[VORGEGEBENER TEXT]
Chinesen staunen über Lennep

Remscheid (RP). Premiere für Remscheid: Das Röntgen-Gymnasium hat eine Partnerschaft mit einer chinesischen Highschool geschlossen. 35 Jugendlichen sind zurzeit in Lennep zu Gast. Zum Auftakt gab es eine Führung durch die Altstadt.

Pittoreske Altstadtkulisse, Kopfsteinpflaster, eine Jahrgangsstufe mit "nur" 80 Schülern und Familien, die mehr als ein Kind haben – all dies ruft bei den Jugendlichen aus dem chinesischen Wenling großes Staunen hervor. 35 Schüler einer dortigen Mittelschule sind derzeit zu Gast in Lennep. Dem Röntgen-Gymnasium ist es nach intensiven Bemühungen gelungen, eine Schulpartnerschaft mit der "Wenling City No. 2 High School" einzustielen.

"Normalerweise regnet es hier"

Gleich zu Beginn ihres Aufenthalts wurde die Gruppe vom ehemaligen Schulleiter Hans-Helmut Hammes durch Lennep geführt. Erklärungen zur Stadtgeschichte, zum Röntgen-Museum oder zur Klosterkirche gab's auf Englisch, wobei Englischlehrerin Frau Mao hin und wieder ins Chinesische übersetzen musste. Hammes kam am tropenheißen Wochenende nicht umhin, auf eine Besonderheit hinzuweisen: "Normalerweise haben wir viel Regen und nur wenig Sonne."

Eifrig reckten die 16- bis 18 Jährigen die Hälse mal nach links, mal nach rechts und hielten die Eindrücke per Kamera und Smartphone fest. Die jungen Chinesen wohnen bei den RöGy-Schülern, von denen einige bereits Chinesischunterricht haben oder zumindest in einer AG Sprachkenntnisse erwerben konnten. Neben dem von der Schule organisierten Ausflugsprogramm sollen die Gäste auch direkte Kontakte zu den gleichaltrigen Deutschen knüpfen können. Und die geben sich viel Mühe, um ihre Gastfreundschaft unter Beweis zu stellen. "Wir haben extra Stäbchen besorgt. Mit denen wurden dann die Pommes gegessen", erzählt Saskia Buß, die Gaohuan Wu beherbergt.

Auch Bjarne Sievers hat festgestellt, dass Jugendliche im Reich der Mitte anders aufwachsen. "Sie sind sehr zurückhaltend und höflich. Und dass manche von uns Geschwister haben, ist für die meisten etwas völlig Neues", berichtet Bjarne mit Bezug auf die Ein-Kind-Familie, die in China die Regel ist. Das in der chinesischen Provinz Zhejian gelegene Wenling sei mit rund einer Million Einwohnern für dortige Verhältnisse recht überschaubar. "Die Chinesen haben 800 Leute in einer Jahrgangsstufe – für uns unfassbar", hat Bjarne erfahren.

Bis Freitag werden Lehrer und Schüler die Gegend erkunden. Weiterhin stehen Projekte auf dem Programm, damit die Schüler ihre unterschiedlichen kulturellen Sicht- und Verhaltensweisen kennenlernen. Beim Waffelbacken und einem Grillabend soll auch das Bergische Land kulinarisch nicht zu kurz kommen. Der Gegenbesuch ist im Oktober.
[/VORGEGEBENER TEXT]
[QUELLDATEN]
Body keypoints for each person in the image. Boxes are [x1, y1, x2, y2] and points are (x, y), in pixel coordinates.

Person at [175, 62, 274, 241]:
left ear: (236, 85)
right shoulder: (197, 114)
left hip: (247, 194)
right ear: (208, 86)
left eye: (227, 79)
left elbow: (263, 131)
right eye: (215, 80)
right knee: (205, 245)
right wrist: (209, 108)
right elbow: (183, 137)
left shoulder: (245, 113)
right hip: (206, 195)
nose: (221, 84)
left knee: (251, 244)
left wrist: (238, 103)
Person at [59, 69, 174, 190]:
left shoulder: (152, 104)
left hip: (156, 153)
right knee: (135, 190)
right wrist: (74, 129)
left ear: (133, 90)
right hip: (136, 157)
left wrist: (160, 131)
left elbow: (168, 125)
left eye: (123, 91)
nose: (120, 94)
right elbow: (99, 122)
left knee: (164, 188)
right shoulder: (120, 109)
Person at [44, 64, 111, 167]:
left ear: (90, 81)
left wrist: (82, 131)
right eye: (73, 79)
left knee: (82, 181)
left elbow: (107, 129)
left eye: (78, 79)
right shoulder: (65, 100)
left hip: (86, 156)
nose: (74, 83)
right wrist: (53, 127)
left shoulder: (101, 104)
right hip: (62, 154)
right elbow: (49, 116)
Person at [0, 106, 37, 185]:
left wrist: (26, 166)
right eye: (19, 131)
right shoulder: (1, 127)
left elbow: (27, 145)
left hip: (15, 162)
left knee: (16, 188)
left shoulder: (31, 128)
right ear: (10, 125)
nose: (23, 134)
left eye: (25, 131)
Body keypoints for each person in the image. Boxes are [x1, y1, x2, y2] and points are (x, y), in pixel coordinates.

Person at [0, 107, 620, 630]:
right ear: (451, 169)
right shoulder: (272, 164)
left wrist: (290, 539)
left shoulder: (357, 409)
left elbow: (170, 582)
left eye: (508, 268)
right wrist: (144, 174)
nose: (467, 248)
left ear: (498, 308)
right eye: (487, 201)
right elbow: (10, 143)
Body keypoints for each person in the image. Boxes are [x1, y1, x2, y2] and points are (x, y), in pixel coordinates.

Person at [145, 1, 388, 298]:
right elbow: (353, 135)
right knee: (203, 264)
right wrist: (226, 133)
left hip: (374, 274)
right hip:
[/QUELLDATEN]
* **AUFGABENSTELLUNG**
Gib aus dem Artikel über den Besuch chinesischer Schüler in Lennep den Abschnitt von „Eifrig reckten die“ bis „Gaohuan Wu beherbergt.“ wortgetreu aus. Die Einträge werden hierfür nicht benötigt.

* **LÖSUNG**
Eifrig reckten die 16- bis 18 Jährigen die Hälse mal nach links, mal nach rechts und hielten die Eindrücke per Kamera und Smartphone fest. Die jungen Chinesen wohnen bei den RöGy-Schülern, von denen einige bereits Chinesischunterricht haben oder zumindest in einer AG Sprachkenntnisse erwerben konnten. Neben dem von der Schule organisierten Ausflugsprogramm sollen die Gäste auch direkte Kontakte zu den gleichaltrigen Deutschen knüpfen können. Und die geben sich viel Mühe, um ihre Gastfreundschaft unter Beweis zu stellen. "Wir haben extra Stäbchen besorgt. Mit denen wurden dann die Pommes gegessen", erzählt Saskia Buß, die Gaohuan Wu beherbergt.